### TASK SET
1: Reproduce everything in the TensorFlow example from "These tutorial is" down to "shutil.copy('ExampleTensorflow01.py', temp_dir.name)".
2: In the TensorFlow example, why is a temporary directory used?
3: Carry on the TensorFlow example past its last line.

### SOURCE PASSAGE
+++++

# TensorFlow Example

These tutorial is based on https://www.tensorflow.org/tutorials/quickstart/beginner

In [1]:
from ExampleTensorflow01 import LoadData, FitModel, EvaluateModel
from tempfile import TemporaryDirectory
import shutil
import os

In [2]:
temp_dir = TemporaryDirectory()
shutil.copy('ExampleTensorflow01.py', temp_dir.name)
os.chdir(temp_dir.name)

1. Initalize GIT and DVC

We are using a temporary directory for test reasons and will delete it at the end

In [3]:
!git init
!dvc init

Initialized empty Git repository in C:/Users/fabia/AppData/Local/Temp/tmp41lt62w5/.git/
Initialized DVC repository.

You can now commit the changes to git.

+++++

### Stored dataset items
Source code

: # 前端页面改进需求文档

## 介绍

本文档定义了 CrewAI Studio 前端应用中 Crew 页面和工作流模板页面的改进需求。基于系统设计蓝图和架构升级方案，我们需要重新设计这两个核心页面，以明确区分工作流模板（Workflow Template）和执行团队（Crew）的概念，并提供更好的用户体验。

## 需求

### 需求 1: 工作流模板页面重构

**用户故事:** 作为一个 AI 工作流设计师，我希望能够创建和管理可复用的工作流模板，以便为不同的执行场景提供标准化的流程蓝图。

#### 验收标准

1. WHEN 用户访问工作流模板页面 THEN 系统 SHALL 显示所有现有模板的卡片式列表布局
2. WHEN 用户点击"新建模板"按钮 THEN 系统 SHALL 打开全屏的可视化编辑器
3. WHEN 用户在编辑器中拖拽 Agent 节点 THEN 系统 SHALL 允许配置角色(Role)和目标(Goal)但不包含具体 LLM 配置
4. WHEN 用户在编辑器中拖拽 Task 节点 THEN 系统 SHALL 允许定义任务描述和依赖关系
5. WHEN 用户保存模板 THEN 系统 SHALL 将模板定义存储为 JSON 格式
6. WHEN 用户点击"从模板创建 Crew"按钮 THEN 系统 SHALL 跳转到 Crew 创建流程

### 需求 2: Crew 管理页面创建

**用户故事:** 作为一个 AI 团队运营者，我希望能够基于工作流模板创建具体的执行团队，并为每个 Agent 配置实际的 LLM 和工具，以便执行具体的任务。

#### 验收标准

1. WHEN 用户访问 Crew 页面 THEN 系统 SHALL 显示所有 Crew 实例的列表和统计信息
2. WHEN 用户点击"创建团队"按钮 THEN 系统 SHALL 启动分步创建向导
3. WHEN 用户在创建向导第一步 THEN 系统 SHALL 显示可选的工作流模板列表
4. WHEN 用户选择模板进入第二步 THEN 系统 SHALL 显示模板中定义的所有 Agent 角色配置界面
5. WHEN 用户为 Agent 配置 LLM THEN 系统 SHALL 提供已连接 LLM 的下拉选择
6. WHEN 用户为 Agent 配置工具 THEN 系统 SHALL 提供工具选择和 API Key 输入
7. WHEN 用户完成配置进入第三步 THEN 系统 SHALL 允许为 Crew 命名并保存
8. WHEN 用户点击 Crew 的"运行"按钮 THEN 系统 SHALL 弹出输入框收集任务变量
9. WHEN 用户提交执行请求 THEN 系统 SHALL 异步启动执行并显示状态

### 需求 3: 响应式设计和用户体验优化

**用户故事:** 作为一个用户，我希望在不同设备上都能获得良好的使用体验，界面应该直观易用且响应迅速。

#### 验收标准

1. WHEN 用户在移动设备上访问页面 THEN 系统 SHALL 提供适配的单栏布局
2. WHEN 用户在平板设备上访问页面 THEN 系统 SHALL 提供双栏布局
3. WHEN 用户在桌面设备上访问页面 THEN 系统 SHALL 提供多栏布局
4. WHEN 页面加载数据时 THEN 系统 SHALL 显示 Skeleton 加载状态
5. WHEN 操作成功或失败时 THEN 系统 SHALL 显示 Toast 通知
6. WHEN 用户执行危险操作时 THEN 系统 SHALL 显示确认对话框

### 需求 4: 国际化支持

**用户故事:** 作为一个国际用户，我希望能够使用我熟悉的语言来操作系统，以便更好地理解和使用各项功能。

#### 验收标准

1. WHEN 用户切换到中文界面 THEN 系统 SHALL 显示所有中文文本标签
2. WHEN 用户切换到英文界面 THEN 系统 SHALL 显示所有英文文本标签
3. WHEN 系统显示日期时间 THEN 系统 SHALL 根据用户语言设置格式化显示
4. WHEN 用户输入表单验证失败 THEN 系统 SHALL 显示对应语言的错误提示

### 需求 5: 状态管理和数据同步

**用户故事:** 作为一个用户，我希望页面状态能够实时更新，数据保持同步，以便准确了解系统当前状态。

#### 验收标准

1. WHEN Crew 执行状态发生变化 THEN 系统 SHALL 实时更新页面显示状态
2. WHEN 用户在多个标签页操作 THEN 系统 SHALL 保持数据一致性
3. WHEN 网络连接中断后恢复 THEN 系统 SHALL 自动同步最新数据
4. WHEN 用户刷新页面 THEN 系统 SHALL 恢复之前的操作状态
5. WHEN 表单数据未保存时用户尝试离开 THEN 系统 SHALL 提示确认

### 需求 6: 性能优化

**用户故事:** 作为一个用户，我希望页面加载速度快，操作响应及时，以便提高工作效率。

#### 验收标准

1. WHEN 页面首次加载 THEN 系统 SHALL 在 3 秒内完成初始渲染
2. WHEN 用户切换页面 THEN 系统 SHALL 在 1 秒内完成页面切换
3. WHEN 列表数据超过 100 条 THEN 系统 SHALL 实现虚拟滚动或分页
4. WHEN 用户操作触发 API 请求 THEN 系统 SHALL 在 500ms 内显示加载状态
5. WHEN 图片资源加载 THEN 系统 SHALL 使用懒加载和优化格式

+++++

### TASK ANSWERS
1:
These tutorial is based on https://www.tensorflow.org/tutorials/quickstart/beginner

In [1]:
from ExampleTensorflow01 import LoadData, FitModel, EvaluateModel
from tempfile import TemporaryDirectory
import shutil
import os

In [2]:
temp_dir = TemporaryDirectory()
shutil.copy('ExampleTensorflow01.py', temp_dir.name)

2: It is used for test reasons.

3:
+---------------------------------------------------------------------+
|                                                                     |
|        DVC has enabled anonymous aggregate usage analytics.         |
|     Read the analytics documentation (and how to opt-out) here:     |
|             <https://dvc.org/doc/user-guide/analytics>              |
|                                                                     |
+---------------------------------------------------------------------+

What's next?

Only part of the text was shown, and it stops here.